Deciding whether a warning should be suppressed can also take quite a bit of time to investigate, assuming a good-faith effort is done. This can be very fatiguing when you have to do this over and over, and also to keep suppressing the same warning every single time is just a hassle too. Disabling it project-wide might not be a good idea since not every instance will be a false positive.
Yup, it’s a trade and it’s the same one that the article discusses, but silencing a warning with a comment will not add bugs to a project.
Honestly this just reads as an argument for why static analysis in C is doomed to failure due to poor language design choices. In modern languages such as TypeScript, Rust, etc., I tend to pick the strictest static analysis settings for greenfield projects and have found 0 downsides - linting legacy code is a slightly different matter and some compromises must be taken in that case, but it just seems like for C you might as well not bother.
The author cropped out most of the code in that screenshot so it’s not really possible to understand the warning, but it seems uselessly broad. The nature of C is that you’re often casting pointers.
I’ve never used CodeQL, but the Clang static analyzer is pretty good; in medium-size C++ codebases I work on it might find one bogus issue per 10K LOC. often those can be silenced by adding an assertion, when the analyzer finds an issue on a code path that can’t actually occur.
The nature of C (and C++) is that warnings are essential; there is so much clearly-wrong code that’s allowed by the language spec, mostly for historical reasons. The first thing I do in any new project is crank up warnings to, yes, 11 (
-Wpedantic -Werror
).The trend of tools over skills/experience certainly speaks to that. I think we’re at the peak of the “tools will save the industry!” belief. They help quite a bit but they can’t make a junior dev into a senior one.
Will be interesting to see if the “tools > everything else” belief holds up once AI-written code has proliferated. Will we grant AI slack because it’s not human? Or require AIs to only write code that conforms to all our tools? Who will fix the AI generated code so it passes all the tooling checks?
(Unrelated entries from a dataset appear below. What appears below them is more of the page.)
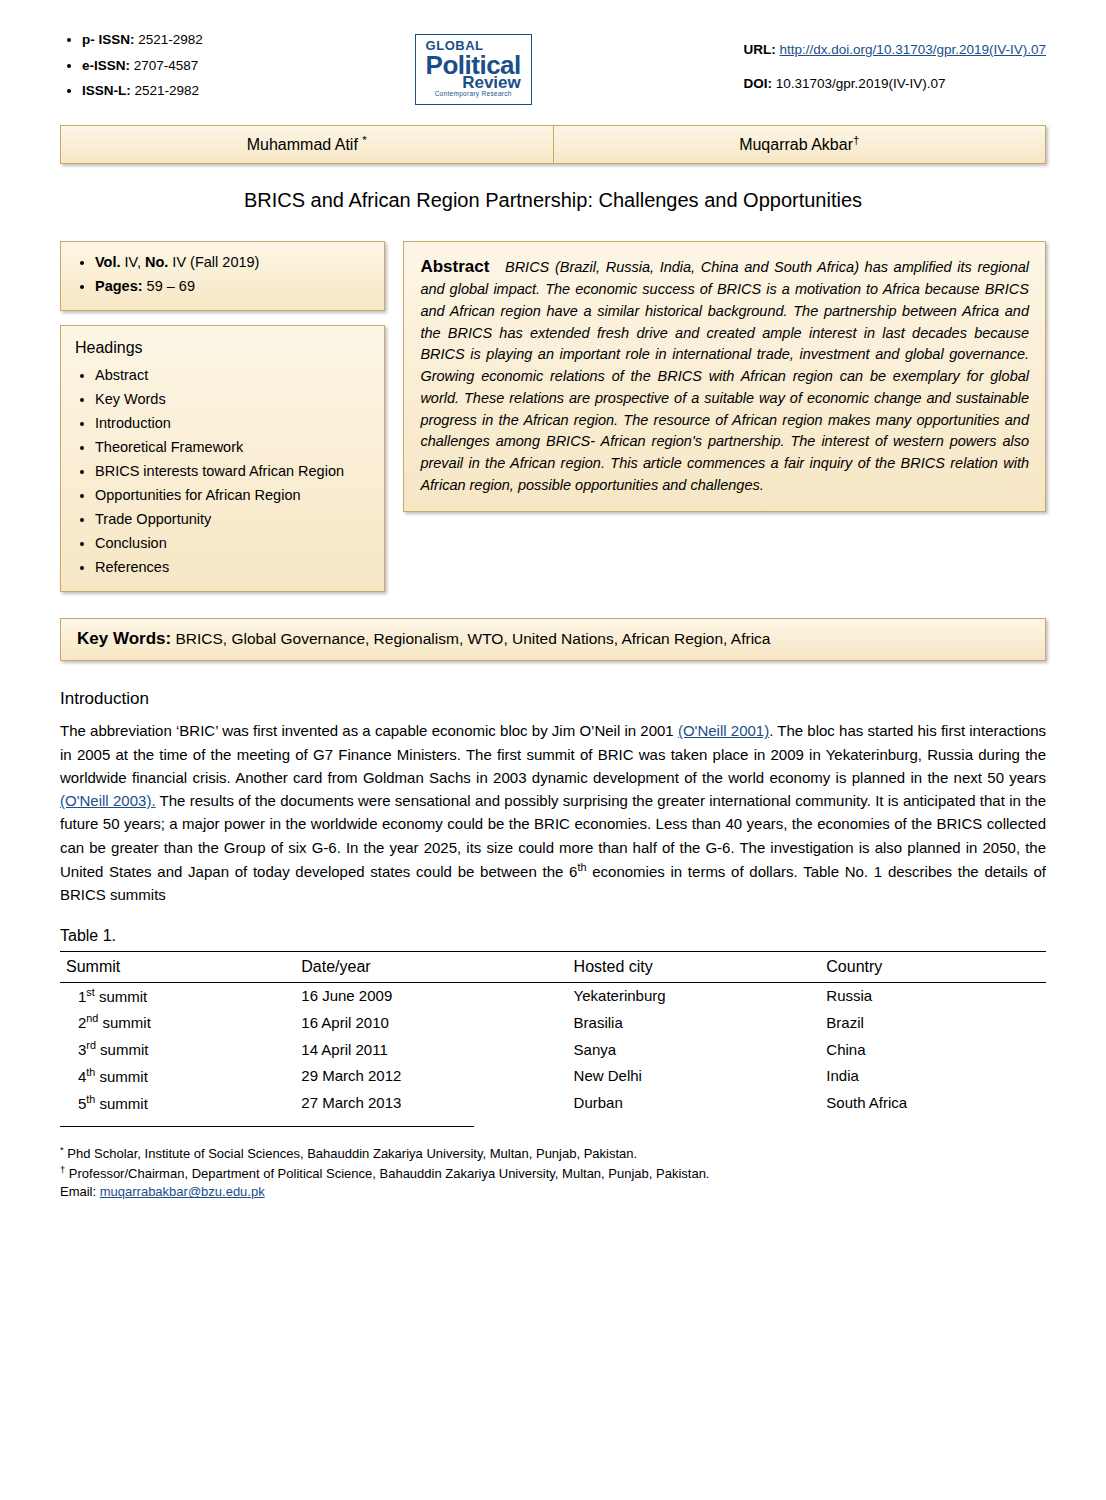p- ISSN: 2521-2982
e-ISSN: 2707-4587
ISSN-L: 2521-2982
GLOBAL Political Review Contemporary Research
URL: http://dx.doi.org/10.31703/gpr.2019(IV-IV).07
DOI: 10.31703/gpr.2019(IV-IV).07
Muhammad Atif *
Muqarrab Akbar†
BRICS and African Region Partnership: Challenges and Opportunities
Vol. IV, No. IV (Fall 2019)
Pages: 59 – 69
Headings
Abstract
Key Words
Introduction
Theoretical Framework
BRICS interests toward African Region
Opportunities for African Region
Trade Opportunity
Conclusion
References
Abstract BRICS (Brazil, Russia, India, China and South Africa) has amplified its regional and global impact. The economic success of BRICS is a motivation to Africa because BRICS and African region have a similar historical background. The partnership between Africa and the BRICS has extended fresh drive and created ample interest in last decades because BRICS is playing an important role in international trade, investment and global governance. Growing economic relations of the BRICS with African region can be exemplary for global world. These relations are prospective of a suitable way of economic change and sustainable progress in the African region. The resource of African region makes many opportunities and challenges among BRICS- African region's partnership. The interest of western powers also prevail in the African region. This article commences a fair inquiry of the BRICS relation with African region, possible opportunities and challenges.
Key Words: BRICS, Global Governance, Regionalism, WTO, United Nations, African Region, Africa
Introduction
The abbreviation ‘BRIC’ was first invented as a capable economic bloc by Jim O’Neil in 2001 (O'Neill 2001). The bloc has started his first interactions in 2005 at the time of the meeting of G7 Finance Ministers. The first summit of BRIC was taken place in 2009 in Yekaterinburg, Russia during the worldwide financial crisis. Another card from Goldman Sachs in 2003 dynamic development of the world economy is planned in the next 50 years (O'Neill 2003). The results of the documents were sensational and possibly surprising the greater international community. It is anticipated that in the future 50 years; a major power in the worldwide economy could be the BRIC economies. Less than 40 years, the economies of the BRICS collected can be greater than the Group of six G-6. In the year 2025, its size could more than half of the G-6. The investigation is also planned in 2050, the United States and Japan of today developed states could be between the 6th economies in terms of dollars. Table No. 1 describes the details of BRICS summits
Table 1.
| Summit | Date/year | Hosted city | Country |
| --- | --- | --- | --- |
| 1 st summit | 16 June 2009 | Yekaterinburg | Russia |
| 2 nd summit | 16 April 2010 | Brasilia | Brazil |
| 3 rd summit | 14 April 2011 | Sanya | China |
| 4 th summit | 29 March 2012 | New Delhi | India |
| 5 th summit | 27 March 2013 | Durban | South Africa |
* Phd Scholar, Institute of Social Sciences, Bahauddin Zakariya University, Multan, Punjab, Pakistan.
† Professor/Chairman, Department of Political Science, Bahauddin Zakariya University, Multan, Punjab, Pakistan.
Email: muqarrabakbar@bzu.edu.pk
I strongly agree with this. In addition:
if you have warnings that you don’t deal with, there is a much greater chance that real issues will drown in the sea of noise.
but having a zero tolerance policy on warnings can be equally problematic. As well as the time it takes, as mentioned in the post, there are other noise effects it introduces. For example, silencing linter often involves adding comments to code, making your code noisier. It also means you are likely to choose colour themes in comments are made low contrast, which is the opposite of what you want (despite being done everywhere), because it leads to the genuinely important stuff being ignored.
One of the things I found amazing working with hardware folks was that they just expect Verilog to spit out tens of thousands of warnings. I learned this when we had a problem that the reset line on the network interface was wired high and so the network didn’t work. It turned out that the Verilog compiler had been warning that it was in an undefined state for ages, but it connects undefined things to whatever happens to be most convenient and that was low until another change made it high. The previous bug was that it was impossible to reset the NIC, but we never did that without reprogramming the FPGA anyway. The new one was that the NIC never came out of reset. The compiler clearly warned about the problem, but it also warned about thousands of things that were not important and so no one even bothered reading the warning.